Милидия внимательно слушавшая всё это странное объяснение в любви с достоинством ответила:

– Мне жаль, но я не люблю Вас, простите и прощайте.

И ушла, гордо задрав свой аристократичный нос.

Глава 11. Мантилья из сумрачных кружев.

– Что ты натворил – прошипела Юнона, пулей вылетев из комнаты.

Артур даже не находил нужным что-либо говорить, он подошёл к юноше и отвесил ему пощёчину. К лицу Фискала прихлынула кровь. Прошло ещё несколько мгновение, и гробовую тишину голос господина Риверс:

– Идиот, ты же можешь потерять её навсегда…

Навсегда? Навсегда?!

***

Милидия графиня де*Шеврез поднялась к себе в комнату. Нет, хватит с неё всего этого, ей уже не нужно не волшебства, ни волшебников, она сможет быть если не счастливой, то хотя бы полезной людям. А разве, это и не есть счастье, спрашивал рассудок, но сердце видимо считало иначе, глупое, наивное сердце, из-за него теперь в глазах стояли слёзы.

«Но полно, сейчас сюда придёт Юнона, я не должна плакать при ней, соберись и вытерпи, я объясню ей, что не хочу изводить бедного влюблённого юношу, и попрощаюсь с ней, непринуждённо, может и с грустью, но такой, которую можно обосновать расставание с друзьями. Надо быть твёрдой, успокоить Юнону и чисто светло проститься с ней».

Вошла Юнона.

– Милая, пожалуйста, не переживай, – быстро, но нежно с явным участием заговорила она – Да, Фискал наговорил тебе глупостей, да у него скверный характер, но можно простить даже его недостатки, если любишь, можно простить всё, если очень любишь.

– Юнона, мне искрение жаль его, но я не люблю его. Право, думаю, в моём поведении не было ничего, что бы дало ему хоть малейший повод думать обратное. Но если, я и допустила, хоть малейшую ошибку, подавшую ему надежду, что же я сожалею об этом.
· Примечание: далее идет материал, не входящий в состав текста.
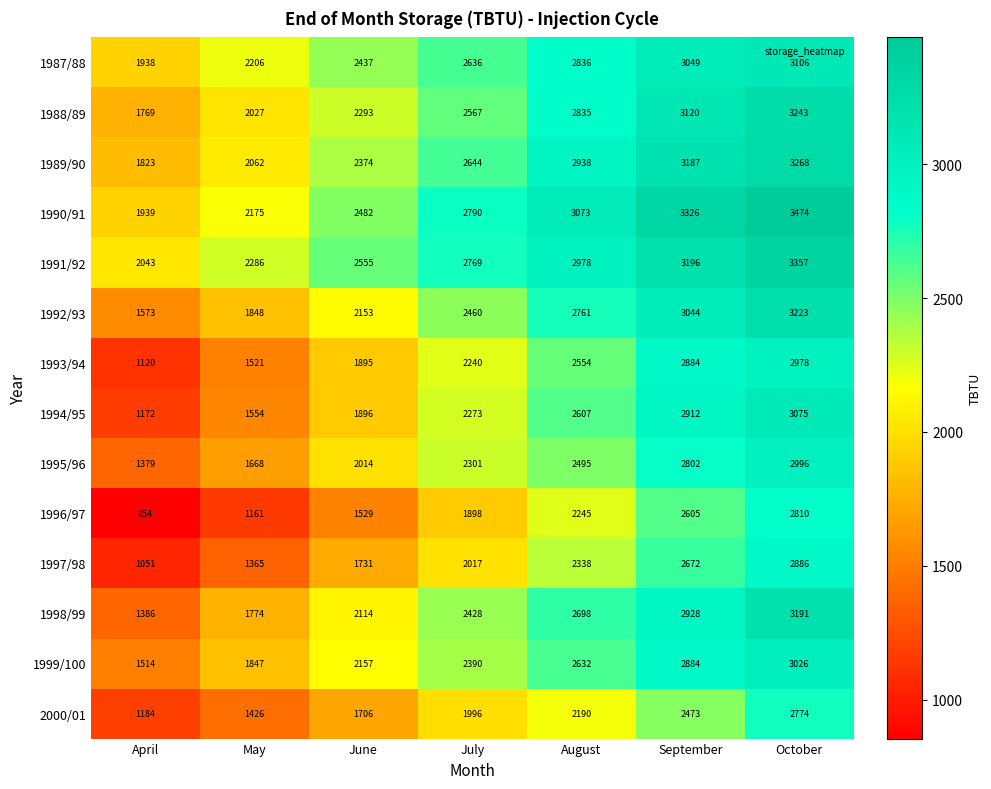

What is the difference between the highest and lowest values at July?

892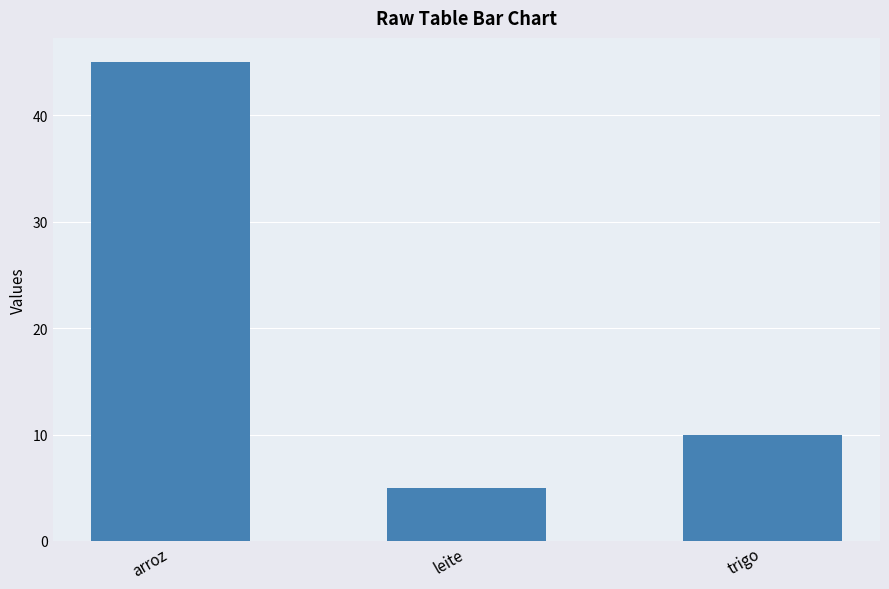

Read the value at arroz.

45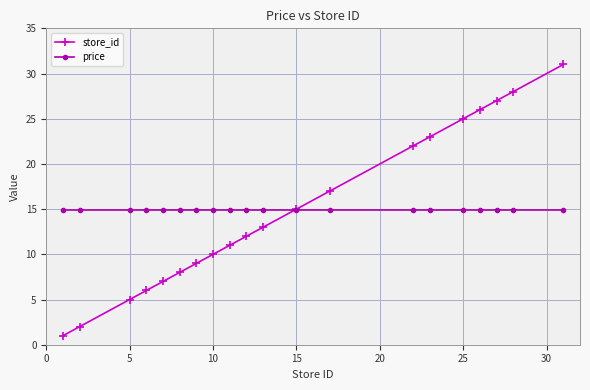

List the series in order of their peak value, highest first.

store_id, price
– Но мне показалось, да, наверное, показалось.

– Наверное, мне лучше уйти.

– Куда, зачем?

– Я не хочу причинять ему страдания – сухо, холодно проговорила девушка, – так будет лучше, лучше для всех – общие фразы – со мной всё будет хорошо.

– Но, как же так?

– Так должно было быть, не принимай это слишком близко сердцу – мягко, успокаивающе заговорила графиня – всё проходит и это пройдёт. Всё будет хорошо, правда, правда.
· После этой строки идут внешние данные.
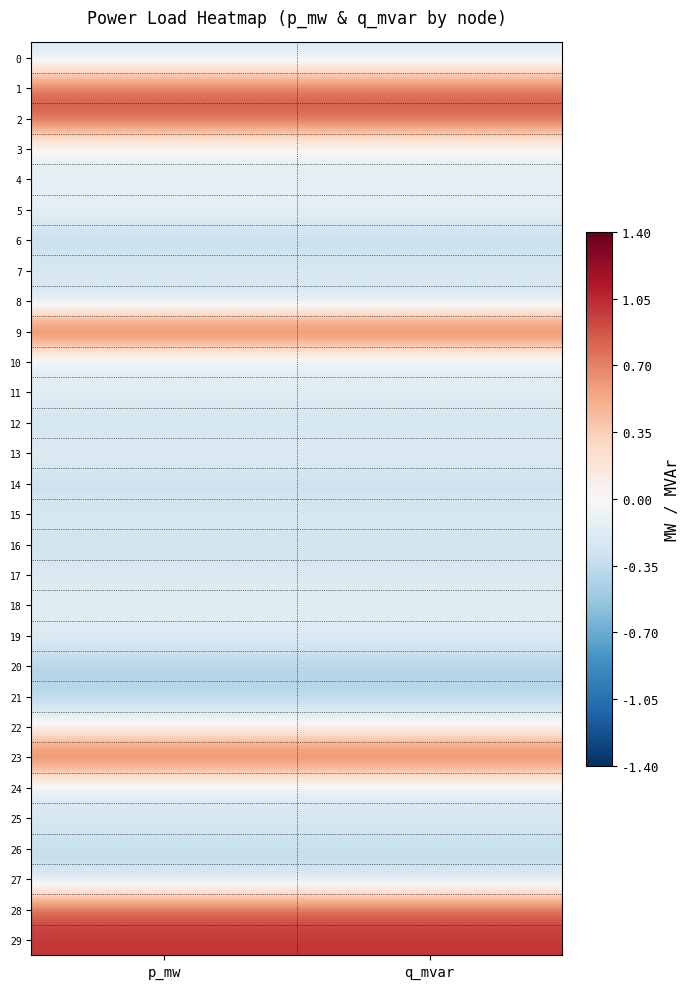

Which category has the highest value across all series?

p_mw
Юнона ушла в самом печальном чувстве. Она не смогла ни понять, ни предотвратить, ни остановить, не смогла ничего.


Милидия же, едва сдерживающая до этого чувства и эмоции, подошла к платяному шкафу, рывком выкинула оттуда все вещи, на щеколду закрыла дверь.

« Пора собираться, всё будет хорошо, ты откроешь свою школу и будешь счастливой среди детей, так надо» – из нот, которые она ещё держала в руках выпала подарочная карточка-портрет Фискала, с которой бессовестно-озорно смотрели васильковые, синеющие глаза, а до плеча вились золотистые волосы. Из груди её вырвался сдавленный не то крик, не то стон. Слёзы, градом хлынули из глаз. И от них и от тихих, сдержанных стонов она задыхалась. « Зачем я плачу пред тобой, эгоист, не люблю… Совсем не люблю….»
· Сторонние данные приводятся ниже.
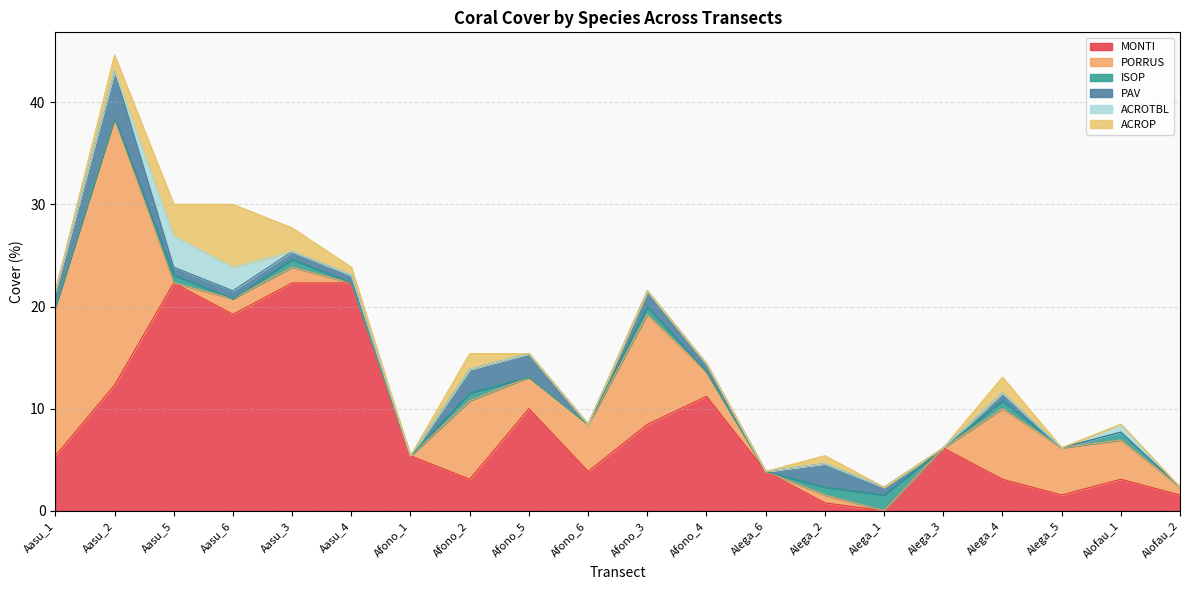

Which label corresponds to the largest value in the chart?

Aasu_2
Она раньше никогда так не плакала, никогда. И это продолжалось довольно-таки долго. Но в одно мгновение девушка вскочила и подошла к зеркалу. « Опять зрачки болезненно зелёные, и лицо раскраснелось, ты будто ряженый в Сочельник. Тебе нельзя такой показываться, вдруг Юнона или Артур увидят, а если увидит…. Нет, не смей даже вспоминать его имя. Его никогда не было в твоей жизни, перестань думать о всяких глупостях, о всякой ерунде, займись делом и успокойся» Все ей вещи уместились в саквояж, корзинку, и аккуратную сумочку. Вот и всё… Теперь ей уже не следует ходить в красивых платьях, она ещё раз обернулась к зеркалу и её нежно-персиковое платье сменилось чёрным, даже кружева были тонкие, плотные, как тесьма и только по краям рукавов и закрытому воротничку. Да, чёрный ей никогда не нравился, не шёл, лицо не то бледнело, не то серело, волосы блекли, но теперь ей и хотелось быть страшненькой. Из зеркала на неё смотрела тень, приведение, призрак, да ещё и лицо заплаканно. Волосы она убрала в тугой пучок, не украсив его ни лентой, ни гребнем. И тут ей в голову пришла гениальная идея. Она закрепила в волосах плотную кружевную тёмную мантилью. Теперь никто не увидит её лица. Вот так вот.